Im Roman schickt Lydia Tschukowskaja ihr Alter Ego Nina Sergejewna im Jahr 1949 auf eine Art bildungsbürgerlichen Zauberberg stalinistischer Prägung, ein Sanatorium ebenjenes Schriftstellerverbandes. Hier hofft die Heldin fern der Enge einer Kommunalwohnung mit den ewig lauernden, keifenden Nachbarn auf Ruhe zum Schreiben und taucht zugleich ein in schmerzhaftes Erinnern. Nie wieder hat sie von ihrem 1937 verschleppten Ehemann gehört, der angeblich zu zehn Jahren Lager ohne Recht auf Briefverkehr verurteilt worden ist. Sie erinnert sich an das elende, demütigende Warten vor den Gefängnistoren, zusammen mit Hunderten von Frauen, von denen eine ihr totes Kind im Arm hielt, nur um den Platz in der Schlange nicht zu verlieren.
In ihrem Tischnachbarn Bilibin findet Nina einen klugen, charmanten Gesprächspartner, der selbst in einem Arbeitslager war, und hofft, von ihm etwas über ihren Mann zu erfahren. Was sie erfährt, erschüttert: Das Urteil von 1937 war eine infame Umschreibung für sofortigen Tod durch Erschießen. Fast noch schwerer als diese Gewissheit wiegt ein Blick in Bilibins neuestes Manuskript. Während sie selbst an ihrer Geschichte des "Untertauchens" arbeitet, ist der Roman des einstigen Gulag-Häftlings billigste Anbiederung an die stalinistische Kulturpolitik.
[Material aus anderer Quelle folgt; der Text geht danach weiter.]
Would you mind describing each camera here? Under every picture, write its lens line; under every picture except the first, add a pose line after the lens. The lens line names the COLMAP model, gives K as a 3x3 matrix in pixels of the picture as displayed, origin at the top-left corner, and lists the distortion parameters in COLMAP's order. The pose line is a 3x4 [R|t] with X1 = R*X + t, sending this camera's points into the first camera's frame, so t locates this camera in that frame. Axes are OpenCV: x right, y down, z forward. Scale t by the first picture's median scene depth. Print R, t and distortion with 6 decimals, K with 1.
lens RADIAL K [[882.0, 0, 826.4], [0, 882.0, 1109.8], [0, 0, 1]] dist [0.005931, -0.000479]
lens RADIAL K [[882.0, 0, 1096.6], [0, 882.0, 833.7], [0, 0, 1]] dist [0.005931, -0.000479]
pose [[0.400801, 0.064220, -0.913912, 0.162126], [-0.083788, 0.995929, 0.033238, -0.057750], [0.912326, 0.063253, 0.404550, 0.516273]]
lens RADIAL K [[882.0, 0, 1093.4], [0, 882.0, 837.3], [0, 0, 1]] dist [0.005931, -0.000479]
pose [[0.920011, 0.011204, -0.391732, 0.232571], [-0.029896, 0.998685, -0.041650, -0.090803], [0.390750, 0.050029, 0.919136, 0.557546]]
Die mutige, aufrechte Stimme von Nina hat die 2010 verstorbene Swetlana Geier in ein klares, elegantes Deutsch gebracht. Als Zeitzeugnis ist dem Roman die Rede von Lydia Tschukowskaja anlässlich ihres Ausschlusses aus dem Schriftstellerverband beigefügt. Darin sagte sie 1974, dass in Russland nicht nur ausgeschlossene, sondern sogar inhaftierte Autoren Bücher geschrieben haben - und immer schreiben werden. Auch das gehört zu den traurigen Konstanten der russischen Geschichte.
SABINE BERKING
Michail Prischwin:
"Der irdische Kelch".
Aus dem Russischen von Eveline Passet. Mit Nachworten von Eveline Passet und Ilma Rakusa. Guggolz Verlag, Berlin 2015. 171 S., geb., 20,- [Euro].
Lydia Tschukowskaja:
"Untertauchen". Roman.
Aus dem Russischen von von Swetlana Geier. Mit einem Nachwort von Hans Jürgen Balmes. Dörlemann Verlag, Zürich 2015. 256 S., geb., 18,90 [Euro].